**EXERCISE DIRECTIONS:** The records below must be returned exactly, with every picture left out.

Data extracted from a collection
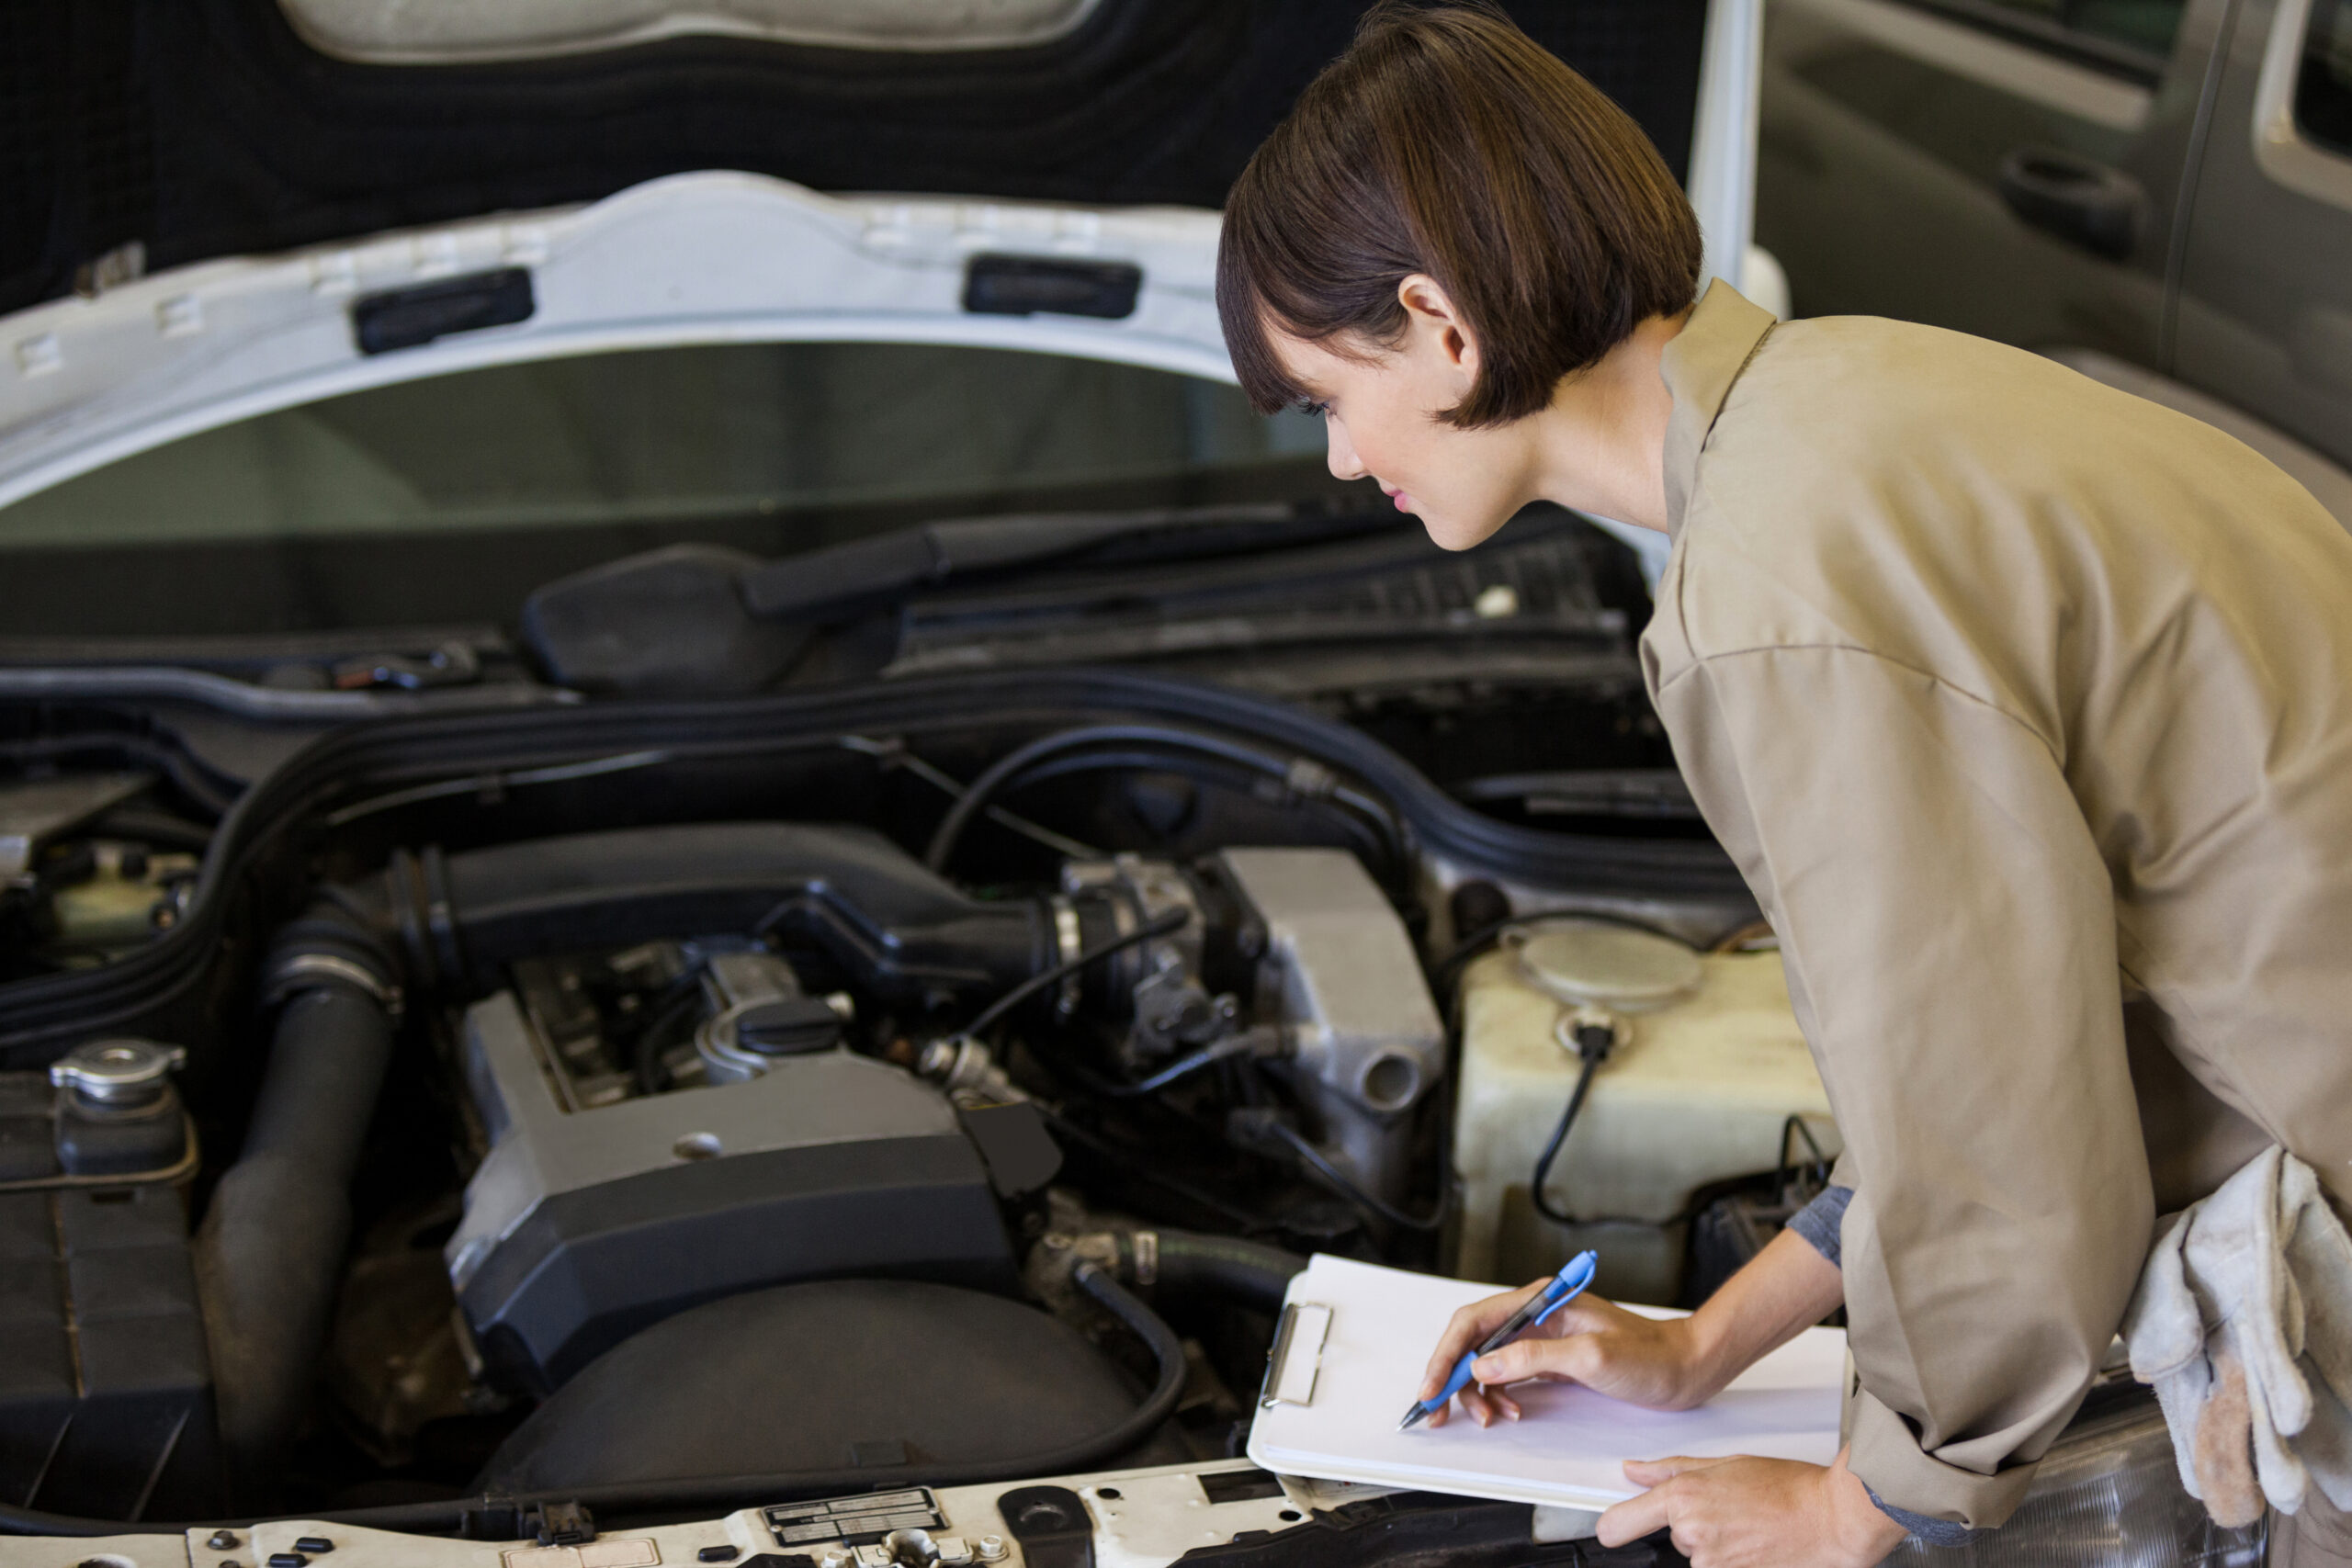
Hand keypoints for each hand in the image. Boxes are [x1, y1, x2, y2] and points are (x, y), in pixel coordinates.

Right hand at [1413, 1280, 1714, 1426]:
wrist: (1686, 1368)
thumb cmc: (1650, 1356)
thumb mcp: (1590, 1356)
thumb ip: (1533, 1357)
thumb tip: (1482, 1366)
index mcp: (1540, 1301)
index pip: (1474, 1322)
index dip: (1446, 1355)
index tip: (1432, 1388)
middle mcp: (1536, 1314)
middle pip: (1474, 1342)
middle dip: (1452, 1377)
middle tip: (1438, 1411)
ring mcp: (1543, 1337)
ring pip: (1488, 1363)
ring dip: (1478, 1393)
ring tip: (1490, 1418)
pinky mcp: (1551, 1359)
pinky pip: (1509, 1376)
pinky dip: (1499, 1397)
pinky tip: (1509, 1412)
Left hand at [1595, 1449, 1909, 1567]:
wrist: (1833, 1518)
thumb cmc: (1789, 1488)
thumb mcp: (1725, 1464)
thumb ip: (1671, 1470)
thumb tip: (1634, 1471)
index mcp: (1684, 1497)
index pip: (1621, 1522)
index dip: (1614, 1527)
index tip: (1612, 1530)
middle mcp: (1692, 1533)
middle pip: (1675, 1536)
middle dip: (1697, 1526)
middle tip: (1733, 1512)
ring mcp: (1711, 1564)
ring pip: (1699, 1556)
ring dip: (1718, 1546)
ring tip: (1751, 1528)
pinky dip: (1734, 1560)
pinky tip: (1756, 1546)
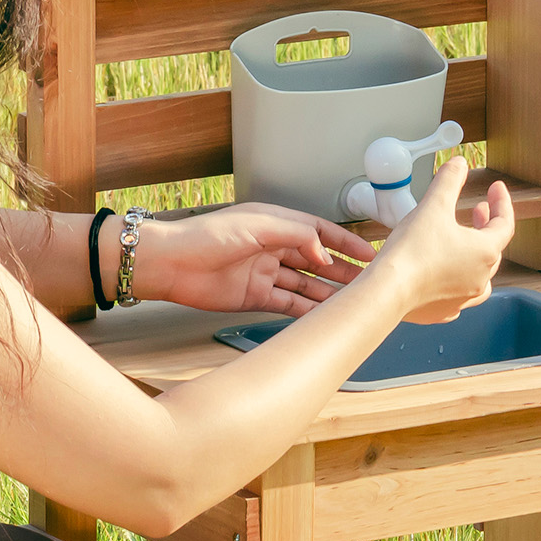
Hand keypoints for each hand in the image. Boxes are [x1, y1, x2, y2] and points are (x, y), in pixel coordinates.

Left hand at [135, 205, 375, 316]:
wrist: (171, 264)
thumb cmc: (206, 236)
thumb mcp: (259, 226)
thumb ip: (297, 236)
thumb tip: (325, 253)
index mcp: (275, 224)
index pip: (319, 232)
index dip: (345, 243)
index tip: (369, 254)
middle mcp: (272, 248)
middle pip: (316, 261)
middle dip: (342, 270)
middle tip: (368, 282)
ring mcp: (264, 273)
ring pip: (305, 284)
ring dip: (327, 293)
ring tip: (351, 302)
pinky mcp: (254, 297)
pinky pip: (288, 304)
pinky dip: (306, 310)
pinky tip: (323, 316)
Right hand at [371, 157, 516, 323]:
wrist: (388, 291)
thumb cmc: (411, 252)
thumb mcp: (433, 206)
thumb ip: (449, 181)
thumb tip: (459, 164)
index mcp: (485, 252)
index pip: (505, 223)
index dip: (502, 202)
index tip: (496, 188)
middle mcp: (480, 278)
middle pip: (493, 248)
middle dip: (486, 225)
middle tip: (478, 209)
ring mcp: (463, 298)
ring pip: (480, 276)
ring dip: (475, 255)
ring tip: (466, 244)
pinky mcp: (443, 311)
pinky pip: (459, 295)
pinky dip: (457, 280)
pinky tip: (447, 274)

**RESPONSE TO THIS TASK:**
Hand keypoints for each hand in the image. Boxes are [x1, y1, x2, y2] and points are (x, y), in pixel coordinates.

Right hand at [1413, 1280, 1714, 1426]:
wrist: (1686, 1368)
thumb cmc: (1650, 1356)
thumb mcp: (1590, 1356)
thumb ip: (1533, 1357)
thumb tip: (1482, 1366)
index mcp: (1540, 1301)
index pip: (1474, 1322)
index dip: (1446, 1355)
index tip: (1432, 1388)
middle mcp: (1536, 1314)
middle pip: (1474, 1342)
middle dip: (1452, 1377)
middle tip: (1438, 1411)
ring mcp: (1543, 1337)
ring pip: (1488, 1363)
ring dip: (1478, 1393)
ring tip: (1490, 1418)
pinky mcp: (1551, 1359)
pinky pip: (1509, 1376)
pinky dip: (1499, 1397)
pinky tip: (1509, 1412)
Left hand at [1595, 1449, 1909, 1567]:
wrist: (1833, 1518)
thumb cmc: (1789, 1488)
thumb mcp: (1725, 1464)
thumb ip: (1671, 1470)
thumb tip: (1634, 1471)
index mcp: (1684, 1497)
index pip: (1621, 1522)
index dip: (1614, 1527)
index tip: (1612, 1530)
middle mcp: (1692, 1533)
middle pip: (1675, 1536)
middle dip: (1697, 1526)
middle tip: (1733, 1512)
ring mcp: (1711, 1564)
ring pip: (1699, 1556)
ring dip: (1718, 1546)
ring tip: (1751, 1528)
pinky dip: (1734, 1560)
pinky tip: (1756, 1546)
Hand keypoints for each hand in the image. Boxes are [x1, y1, x2, y2] and points are (x, y), in pixel coordinates.

Left hand at [135, 205, 375, 316]:
wrist: (171, 264)
thumb cmc: (206, 236)
thumb mcp: (259, 226)
thumb ip: (297, 236)
thumb tip: (325, 253)
index mcp: (275, 224)
index pip: (319, 232)
index dip: (345, 243)
index tip: (369, 254)
middle mcp: (272, 248)
middle pip: (316, 261)
middle dip: (342, 270)
middle tip: (368, 282)
ring mcp: (264, 273)
ring pip: (305, 284)
ring dip: (327, 293)
ring tip: (351, 302)
pinky mcp: (254, 297)
pinky pip: (288, 304)
pinky dip: (306, 310)
pinky tip: (323, 316)
Right hand at [371, 157, 516, 323]:
wrist: (388, 291)
thumb cmc: (411, 252)
thumb mcp: (433, 206)
thumb ip: (449, 181)
thumb tip: (459, 164)
index mcp: (485, 252)
index pip: (505, 223)
index dip: (502, 202)
index tip: (496, 188)
middle mcp: (480, 278)
middle pip: (493, 248)
middle dip: (486, 225)
middle tip: (478, 209)
ring mcp: (463, 298)
ring pip: (480, 276)
ring dip: (475, 255)
ring tip: (466, 244)
pinky mcp: (443, 311)
pinky pip: (459, 295)
pinky dip: (457, 280)
pinky tip: (447, 274)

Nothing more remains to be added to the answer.